Sorry I haven’t posted in a while! I’ve been working intensively on the book manuscript lately and that’s absorbed most of my writing time and energy. Here’s a post I’ve had lingering in my file but hadn’t quite finished…
As I wrote earlier, S and I missed the big earthquake that hit Taiwan on April 3. When we returned to our apartment a couple of days later, there was no visible damage. A towel had fallen off a rack and a mop and broom on our balcony had toppled over, and that was it. Things were a bit more disordered in the visiting scholars’ office at the Institute of History and Philology, which is on the sixth floor of an older building. Books and water bottles and desk lamps had fallen off the shelves and desks; the samples that the archaeology PhD student normally keeps neatly filed in a box were scattered in her chair and on the floor.
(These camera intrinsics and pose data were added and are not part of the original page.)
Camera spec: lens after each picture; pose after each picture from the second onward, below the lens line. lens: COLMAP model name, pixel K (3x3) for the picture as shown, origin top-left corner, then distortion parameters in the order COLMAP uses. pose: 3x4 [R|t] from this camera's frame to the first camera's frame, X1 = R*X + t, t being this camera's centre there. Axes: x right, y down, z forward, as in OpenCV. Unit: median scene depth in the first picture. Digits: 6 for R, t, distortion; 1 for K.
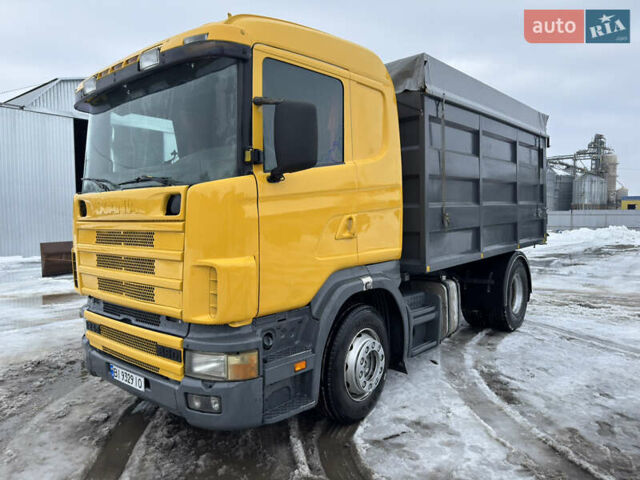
lens RADIAL K [[448.4, 0, 323.4], [0, 448.4, 243.1], [0, 0, 1]] dist [0.054617, -0.057659]
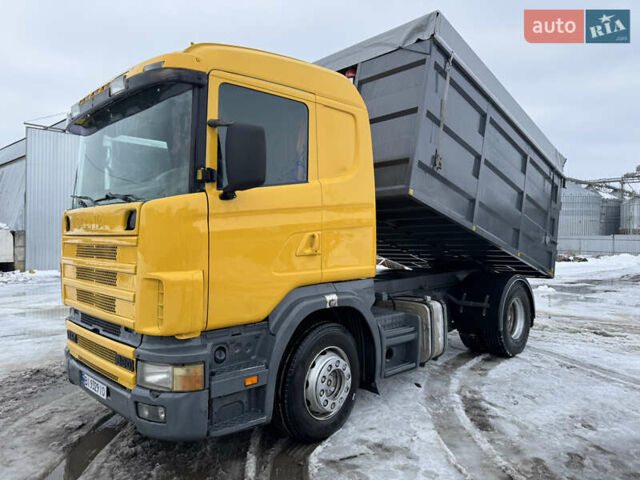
lens RADIAL K [[449.9, 0, 320.0], [0, 449.9, 240.0], [0, 0, 1]] dist [0.037888, -0.035236]
pose [[0.996882, 0.015513, -0.077370, 0.152197], [-0.019574, 0.998455, -0.052003, 0.006142], [0.076444, 0.053356, 0.995645, -0.014077]]
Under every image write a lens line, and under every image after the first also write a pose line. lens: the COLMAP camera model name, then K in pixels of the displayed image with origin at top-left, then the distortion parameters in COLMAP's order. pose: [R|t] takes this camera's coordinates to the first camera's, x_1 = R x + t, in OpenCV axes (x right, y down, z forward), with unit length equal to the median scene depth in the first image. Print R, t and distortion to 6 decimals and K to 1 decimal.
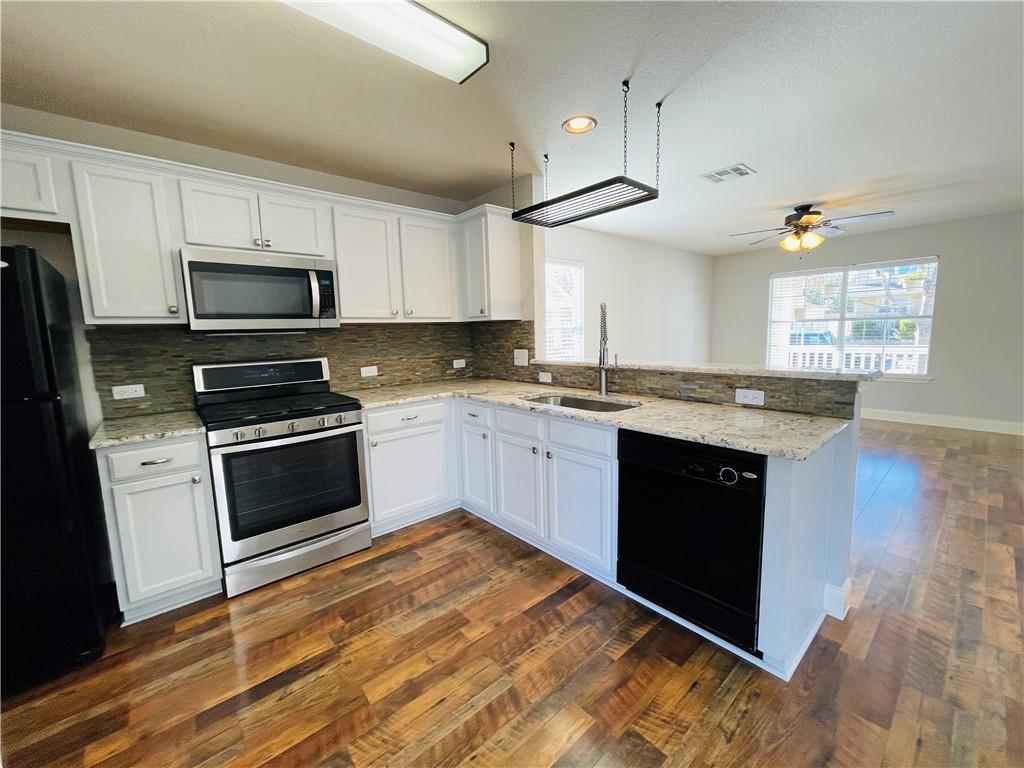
lens RADIAL K [[412.8, 0, 507.4], [0, 412.8, 383.5], [0, 0, 1]] dist [-0.003824, 0.002110]
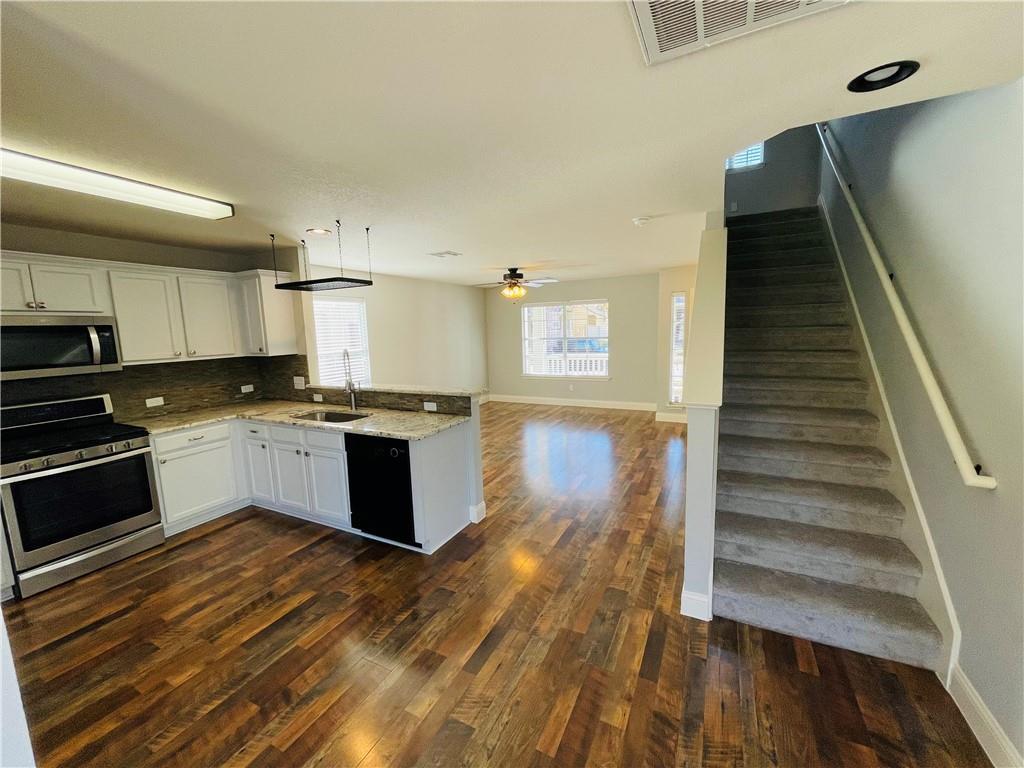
lens RADIAL K [[412.8, 0, 506.8], [0, 412.8, 383.3], [0, 0, 1]] dist [-0.003824, 0.002110]
pose [[0.926815, -0.051025, 0.372034, 0.221154], [0.052120, 0.998615, 0.007120, -0.053280], [-0.371883, 0.012791, 0.928192, -0.636541]]
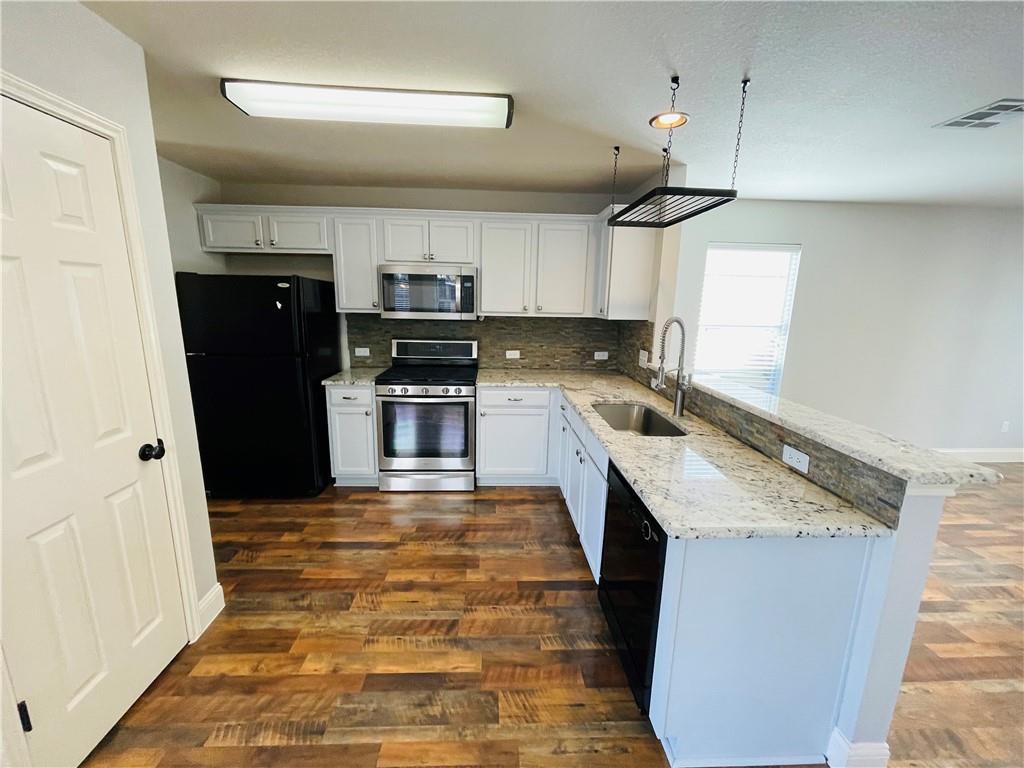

On the ledge outside the window were some broken pieces of a tile that had shaken loose from the outside of the building.


Last week [ed. note: another week has passed since I wrote that], some aftershocks hit that were big enough to shake Taipei. I was surprised to learn that aftershocks could still be happening weeks after the initial quake; I had thought of them as something confined to the hours afterward. The librarians at the Institute had been the ones to alert me to the possibility of ongoing movement over a long period: “Oh, we’ll probably have aftershocks for weeks or months now,” they told me. They were very voluble when I casually asked them what their experience of the earthquake had been–even when there’s no structural damage, a big quake really messes up a library. The shelves wobbled and swayed and books cascaded off of them, making the place both dangerous and disorderly. “If you find any books out of order,” they said, “please understand.”
An aftershock (in Chinese, yúzhèn 餘震, something like “after-shake” or “extra-shake”) is a littler earthquake that originates from the same place as the original one. I have learned that although the general frequency of aftershocks diminishes in a predictable way (there’s even a law that a Japanese seismologist came up with in the 1890s to describe the pattern), individual aftershocks are unpredictable. Once an area goes back to its baseline level of seismic movement—that is, the vibrations aren’t happening any more often than the historical norm for that place—the aftershocks are considered over. So the things we felt last week [ed.: two weeks ago] were aftershocks of the April 3 quake. According to Taiwan’s Central Weather Administration, which monitors these things, to date there have been 1,303 aftershocks from that event. I’ve felt, I think, five.
Everything I say in the rest of this post is going to seem either charmingly or annoyingly naïve to those of you who live in places where earthquakes are frequent. For me, though, this is all quite novel. I think the only other time I experienced an earthquake may have been when I was teaching English in Suzhou in the summer of 1997. It was the end of my time there—I’d finished my short-term gig and my students and friends had gone home, so I was quite alone. In the middle of the night I half woke up to the sensation that my bed was rolling or undulating somehow, like it had turned into a waterbed. It wasn’t unpleasant or particularly alarming, and nothing else seemed to be falling or crashing, so when it subsided I just lay there for a few minutes, listening, and when nothing seemed to be happening I went back to sleep. This was before cell phones and the Internet—okay, not actually, but I certainly didn’t have access to a cell phone or the Internet—and in my solo state there was no easy way to corroborate that what I imagined had happened (an earthquake) had actually happened.
So the recent aftershocks were the first time I knew for sure that I was experiencing the earth sensibly moving. And it’s weird! The first one was on Monday night as I was getting ready to go to bed. It took a second to realize what was happening as the bed and the floor seemed to move left and right. I called out to Sonja in his bedroom next to mine, “Did you feel that?” “Yes!” He called back. After a few minutes of stillness the floor began to vibrate in a direction exactly perpendicular to the first motion—backward and forward. Then it was over.
I realized immediately why people in the past reached for animal metaphors when describing earthquakes. As I learned from my friend Albert’s post about the earthquake, a Taiwanese expression for an earthquake is “the earth buffalo flips over.” It’s hard not to imagine some sort of sentience behind the seemingly random movement of the whole room. That first set of felt aftershocks made me think of a cat playing with a toy, experimentally batting it in one direction before batting it in the other. Suddenly knowing that this thing you’d experienced to be absolutely solid and unchanging can jiggle and slide—well, it’s like that moment in Avatar: The Last Airbender where Avatar Aang discovers that the forested island he’d been swimming around is actually a lion turtle.